Time we once spent together was replaced with her in her bedroom with the door closed. Any money she earned was spent going out with friends. She quickly spent her allowance and asked to be fronted the next month’s money. Mostly, she expected I would foot her bills without question.

Heading into her junior and senior years, most of her friends were driving and many had jobs in addition to the sports activities and the volunteer work required for our state’s scholarship program. Our Brooke taught ballet for an hour a week and was still enjoying the revenue from her YouTube Channel, but felt little motivation to do anything else.

She said she was stressed and overwhelmed keeping up with her school work. Everything seemed engineered to create as much down time as possible. Conversations regarding her getting a job and doing her volunteer hours fell on deaf ears.  

Then, I made a discovery. A credit card we had given her for emergencies was over its limit and had been temporarily closed. It was time for the first of several talks, which culminated with our taking the card back.

I told her she would be on her own for any clothes, personal care items, dining out, and recreation. For two years we had been talking about her becoming financially self sufficient, but she always seemed to find a way around it. No credit card, no allowance, no borrowing – she had to pay her own way.  

Ever creative, she turned to her friends. It wasn’t long before some of her friends stopped calling. Not only were they saying no, but one friend sat her down and told her he was uncomfortable with her always seeming to have her hand out. Even her boyfriend put his foot down.

Every opportunity she got to spend our money, she attempted to take. By Christmas, we tightened the rules again – no more joining us for food shopping and slipping personal care items into the cart. No more purchases of gifts for friends – in spite of the fact she told us she would make gifts.  Over $200 was charged to my Amazon account for a generous gift for her boyfriend.
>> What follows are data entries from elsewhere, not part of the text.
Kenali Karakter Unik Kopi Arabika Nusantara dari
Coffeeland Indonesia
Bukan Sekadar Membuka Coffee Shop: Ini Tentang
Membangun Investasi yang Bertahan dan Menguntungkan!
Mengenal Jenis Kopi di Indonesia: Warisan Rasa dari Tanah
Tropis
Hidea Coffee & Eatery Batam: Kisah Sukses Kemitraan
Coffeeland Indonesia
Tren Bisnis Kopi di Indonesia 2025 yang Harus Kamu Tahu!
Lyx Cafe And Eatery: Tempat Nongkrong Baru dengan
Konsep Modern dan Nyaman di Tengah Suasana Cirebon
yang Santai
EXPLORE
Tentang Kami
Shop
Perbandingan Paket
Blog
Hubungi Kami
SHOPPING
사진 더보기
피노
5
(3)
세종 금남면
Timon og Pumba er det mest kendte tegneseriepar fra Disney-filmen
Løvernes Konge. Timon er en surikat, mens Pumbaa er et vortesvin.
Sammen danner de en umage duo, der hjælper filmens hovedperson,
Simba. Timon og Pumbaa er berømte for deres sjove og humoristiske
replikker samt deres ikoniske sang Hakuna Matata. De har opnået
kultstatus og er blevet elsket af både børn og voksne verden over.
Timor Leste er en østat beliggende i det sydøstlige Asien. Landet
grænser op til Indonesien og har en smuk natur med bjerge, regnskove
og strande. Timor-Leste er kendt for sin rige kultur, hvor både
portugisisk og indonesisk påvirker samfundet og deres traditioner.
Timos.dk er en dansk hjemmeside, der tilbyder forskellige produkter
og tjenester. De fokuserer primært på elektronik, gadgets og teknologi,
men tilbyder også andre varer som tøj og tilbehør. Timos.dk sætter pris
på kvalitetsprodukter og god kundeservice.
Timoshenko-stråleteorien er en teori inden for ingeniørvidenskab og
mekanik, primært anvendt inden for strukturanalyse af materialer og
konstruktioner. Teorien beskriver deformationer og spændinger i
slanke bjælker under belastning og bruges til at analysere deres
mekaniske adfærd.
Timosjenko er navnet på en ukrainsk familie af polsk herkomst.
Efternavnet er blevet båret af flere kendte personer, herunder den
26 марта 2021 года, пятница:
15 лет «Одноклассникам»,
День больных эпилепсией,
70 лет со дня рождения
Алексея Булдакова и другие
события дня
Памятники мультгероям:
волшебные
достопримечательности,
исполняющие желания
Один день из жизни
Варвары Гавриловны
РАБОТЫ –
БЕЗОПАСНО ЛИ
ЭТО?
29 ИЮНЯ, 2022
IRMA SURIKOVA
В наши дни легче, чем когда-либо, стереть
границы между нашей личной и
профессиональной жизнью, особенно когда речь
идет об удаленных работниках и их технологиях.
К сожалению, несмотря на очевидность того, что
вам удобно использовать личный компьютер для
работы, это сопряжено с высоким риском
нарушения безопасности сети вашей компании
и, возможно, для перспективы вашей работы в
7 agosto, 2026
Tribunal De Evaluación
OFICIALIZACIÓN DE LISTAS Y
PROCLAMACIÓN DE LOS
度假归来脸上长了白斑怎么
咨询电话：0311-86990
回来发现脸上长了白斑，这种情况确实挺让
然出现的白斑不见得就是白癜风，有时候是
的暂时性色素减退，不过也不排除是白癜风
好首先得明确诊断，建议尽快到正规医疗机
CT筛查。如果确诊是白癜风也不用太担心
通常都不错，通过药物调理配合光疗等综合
Another loophole had to be closed. Oh she was slippery!  

With all financial sources shut down, she approached me, “My friends think it’s really crazy that you won’t even buy me shampoo – I’ve been using samples for a month now.” Her timing, unfortunately, was exceptionally poor. She had just asked me to take her swim suit shopping and said she had the money for it.

As cold as it seemed to say, “No” to purchasing a bottle of shampoo, I did. I pointed out that if she had money for a swim suit, she had the money for shampoo and that the dollar store was another possible option. I told her that I loved her and knew she had what it took to be able to find work and manage money. I told her that being able to support herself was the key to her future – a future I saw as bright and full of promise. A future that required her to take over the reins and learn to support herself.

Since that talk, she has applied for five jobs. She has a second interview with one prospect now, and is getting use to the idea that she will need to make use of the work study program when she enters college next year. We had to put a stop to a few additional things as well, such as allowing her to use stress or anxiety as a reason for not moving forward with her life. Now we say she has to go forward with the stress, with the anxiety – to feel it and go forward anyway.

Life is like a dance, one step forward, two steps back, advance and retreat. I know that within her she has all that she needs. Of that I have no doubt. I also know that cutting her off from my finances was the best thing I have done for both of us.

In the last day or so, I have been feeling as though a weight has been lifted from me. As I watch her coming to life and taking responsibility for herself, as I see her taking the reins, I am encouraged. I know now she has what it takes to care for herself and to succeed.